Caregiver-Initiated Mentoring: Developing a Working Model to Mitigate Social Isolation
Abstract
Contemporary society is characterized by social isolation, polarization, and increased mobility. For many families, naturally-occurring support systems are changing and possibly fading. When parents face child-rearing without adequate support networks, they experience high parenting stress, diminished health, and greater risk of maltreating their children. Children in socially-isolated families are prone to a range of social, emotional, and academic difficulties. Formal mentoring programs can help by connecting children with supportive nonparental adults, but the demand for mentoring outpaces program capacity, and formal mentoring programs are seldom designed to partner with parents. Additional, resourceful approaches are needed. In this study, we explored the potential for developing an approach that fosters parents’ capacity to be gatekeepers to their children’s adult support networks. We used a daylong collaborative workshop to partner with six parents from a low-income housing service and five youth-serving professionals from the community. Participants generated potential strategies by which parents can cultivate informal mentoring relationships and identified specific ideas for helping parents (a) see the value of actively seeking informal mentors, (b) recognize and manage potential risks, and (c) identify and make requests of potential informal mentors. Findings from our workshop were used to develop a Caregiver-Initiated Mentoring approach that could be utilized by clinical social workers and other helping professionals.
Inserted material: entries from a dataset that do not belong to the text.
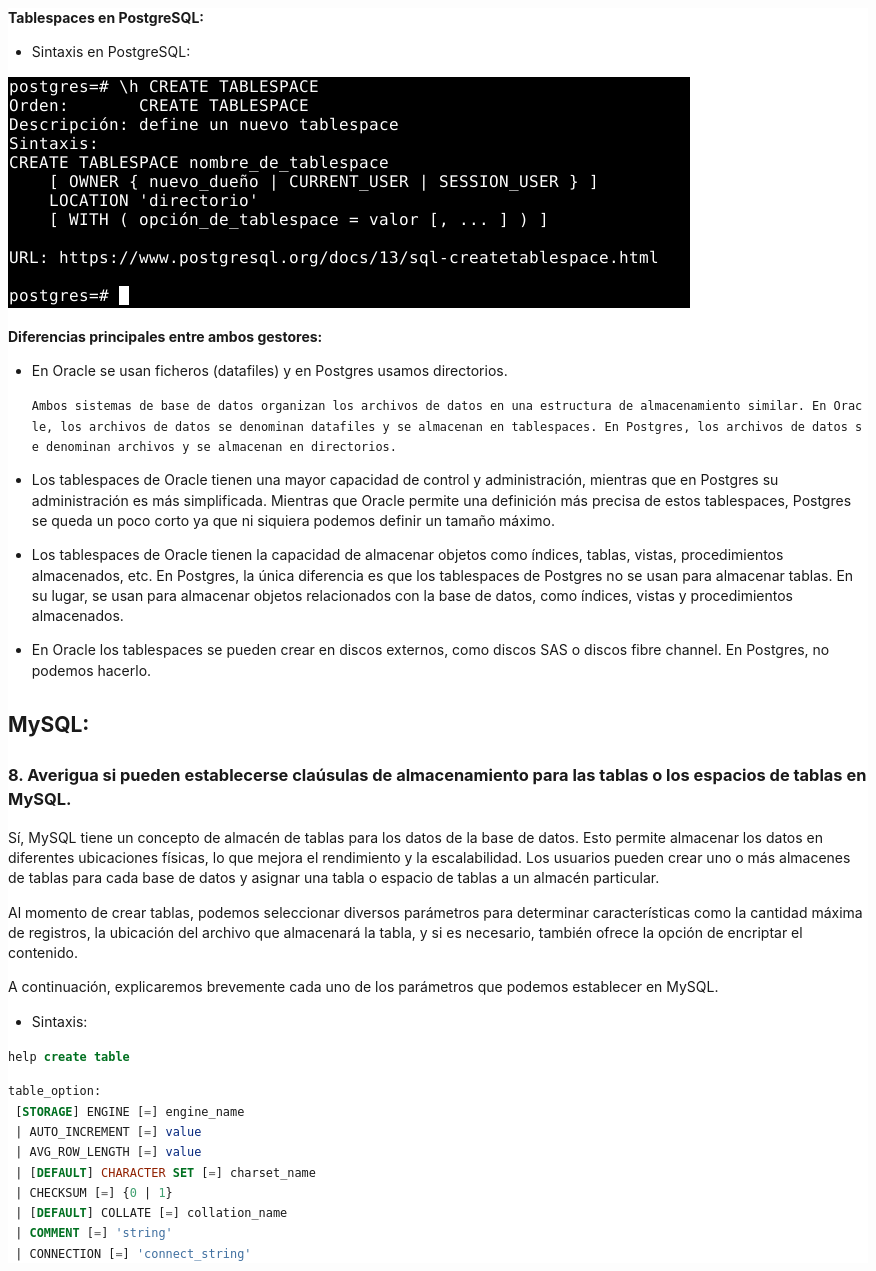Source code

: **Tablespaces en PostgreSQL:**

- Sintaxis en PostgreSQL:

![Alumno1](capturas/alumno1-postgresql-7-2.png)

**Diferencias principales entre ambos gestores:**
- En Oracle se usan ficheros (datafiles) y en Postgres usamos directorios.

      Ambos sistemas de base de datos organizan los archivos de datos en una estructura de almacenamiento similar. En Oracle, los archivos de datos se denominan datafiles y se almacenan en tablespaces. En Postgres, los archivos de datos se denominan archivos y se almacenan en directorios.
  
- Los tablespaces de Oracle tienen una mayor capacidad de control y administración, mientras que en Postgres su administración es más simplificada. Mientras que Oracle permite una definición más precisa de estos tablespaces, Postgres se queda un poco corto ya que ni siquiera podemos definir un tamaño máximo.
  
- Los tablespaces de Oracle tienen la capacidad de almacenar objetos como índices, tablas, vistas, procedimientos almacenados, etc. En Postgres, la única diferencia es que los tablespaces de Postgres no se usan para almacenar tablas. En su lugar, se usan para almacenar objetos relacionados con la base de datos, como índices, vistas y procedimientos almacenados.
  
- En Oracle los tablespaces se pueden crear en discos externos, como discos SAS o discos fibre channel. En Postgres, no podemos hacerlo.

## MySQL:

### 8. Averigua si pueden establecerse claúsulas de almacenamiento para las tablas o los espacios de tablas en MySQL.

Sí, MySQL tiene un concepto de almacén de tablas para los datos de la base de datos. Esto permite almacenar los datos en diferentes ubicaciones físicas, lo que mejora el rendimiento y la escalabilidad. Los usuarios pueden crear uno o más almacenes de tablas para cada base de datos y asignar una tabla o espacio de tablas a un almacén particular.

Al momento de crear tablas, podemos seleccionar diversos parámetros para determinar características como la cantidad máxima de registros, la ubicación del archivo que almacenará la tabla, y si es necesario, también ofrece la opción de encriptar el contenido. 

A continuación, explicaremos brevemente cada uno de los parámetros que podemos establecer en MySQL.

- Sintaxis:
```sql	
help create table
```
```sql
table_option: 
 [STORAGE] ENGINE [=] engine_name
 | AUTO_INCREMENT [=] value
 | AVG_ROW_LENGTH [=] value
 | [DEFAULT] CHARACTER SET [=] charset_name
 | CHECKSUM [=] {0 | 1}
 | [DEFAULT] COLLATE [=] collation_name
 | COMMENT [=] 'string'
 | CONNECTION [=] 'connect_string'
```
The approach integrates our findings with empirical research from youth mentoring and conceptual underpinnings from parent help-seeking models, the Transtheoretical Model of Change, and Motivational Interviewing.
Keywords
Social isolation Parenting Mentoring Caregivers Social support Mentor ChildrenNotes
Funding
This research was supported in part by a grant from the Marie Wilson Howells Endowment in the Department of Psychological Science at the University of Arkansas (Grant # 1708.03).
Compliance with Ethical Standards
Conflict of interest
The authors declare that they have no conflict of interest.